*Exercise inputs*
----

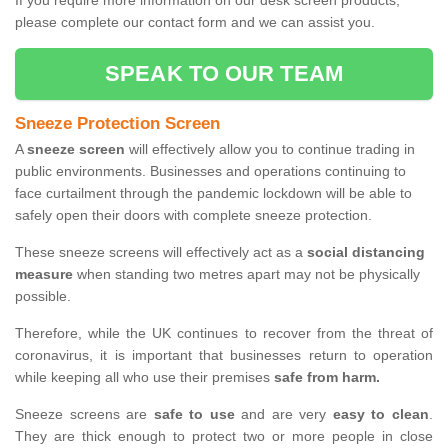
If you require more information on our desk screen products,
please complete our contact form and we can assist you.
SPEAK TO OUR TEAM
Sneeze Protection Screen
A
sneeze screen
will effectively allow you to continue trading in
public environments. Businesses and operations continuing to
face curtailment through the pandemic lockdown will be able to
safely open their doors with complete sneeze protection.
These sneeze screens will effectively act as a
social distancing
measure
when standing two metres apart may not be physically
possible.
Therefore, while the UK continues to recover from the threat of
coronavirus, it is important that businesses return to operation
while keeping all who use their premises
safe from harm.
Sneeze screens are
safe to use
and are very
easy to clean
.
They are thick enough to protect two or more people in close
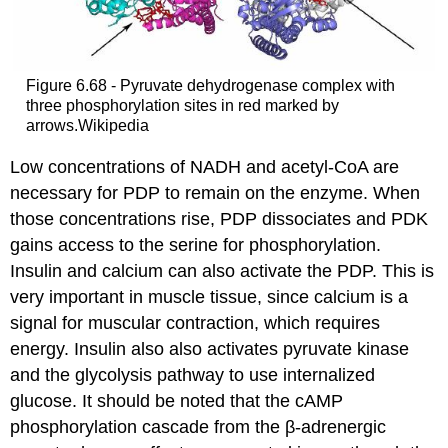
Figure 6.68 - Pyruvate dehydrogenase complex with
three phosphorylation sites in red marked by
arrows.Wikipedia
Low concentrations of NADH and acetyl-CoA are
necessary for PDP to remain on the enzyme. When
those concentrations rise, PDP dissociates and PDK
gains access to the serine for phosphorylation.
Insulin and calcium can also activate the PDP. This is
very important in muscle tissue, since calcium is a
signal for muscular contraction, which requires
energy. Insulin also also activates pyruvate kinase
and the glycolysis pathway to use internalized
glucose. It should be noted that the cAMP
phosphorylation cascade from the β-adrenergic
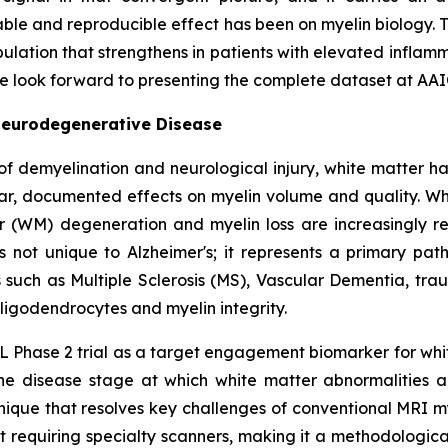
iable and reproducible effect has been on myelin biology
ulation that strengthens in patients with elevated inflamma
We look forward to presenting the complete dataset at AAI
Neurodegenerative Disease
of demyelination and neurological injury, white matter h
ar, documented effects on myelin volume and quality. Whil
r (WM) degeneration and myelin loss are increasingly re
is not unique to Alzheimer's; it represents a primary pa
such as Multiple Sclerosis (MS), Vascular Dementia, tra
ligodendrocytes and myelin integrity.
 Phase 2 trial as a target engagement biomarker for whit
he disease stage at which white matter abnormalities are
hnique that resolves key challenges of conventional MR
out requiring specialty scanners, making it a methodologi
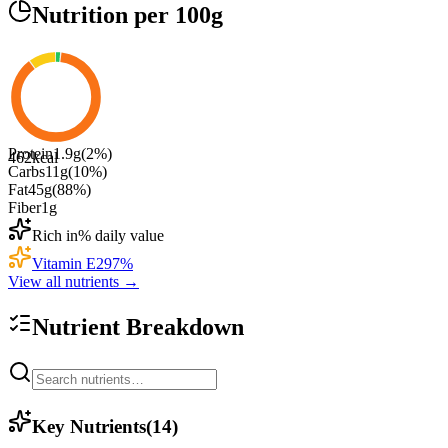
Nutrition
per 100g
Protein
1.9
g
(
2
%)
462
kcal
Carbs
11
g
(
10
%)
Fat
45
g
(
88
%)
Fiber
1
g
Rich in
% daily value
Vitamin E
297
%
View all nutrients →
Nutrient Breakdown
Key Nutrients
(
14
)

----

*Work instructions*
Look through the listing, and copy each line that contains the word "their".

*Task answer*
safely open their doors with complete sneeze protection.
while keeping all who use their premises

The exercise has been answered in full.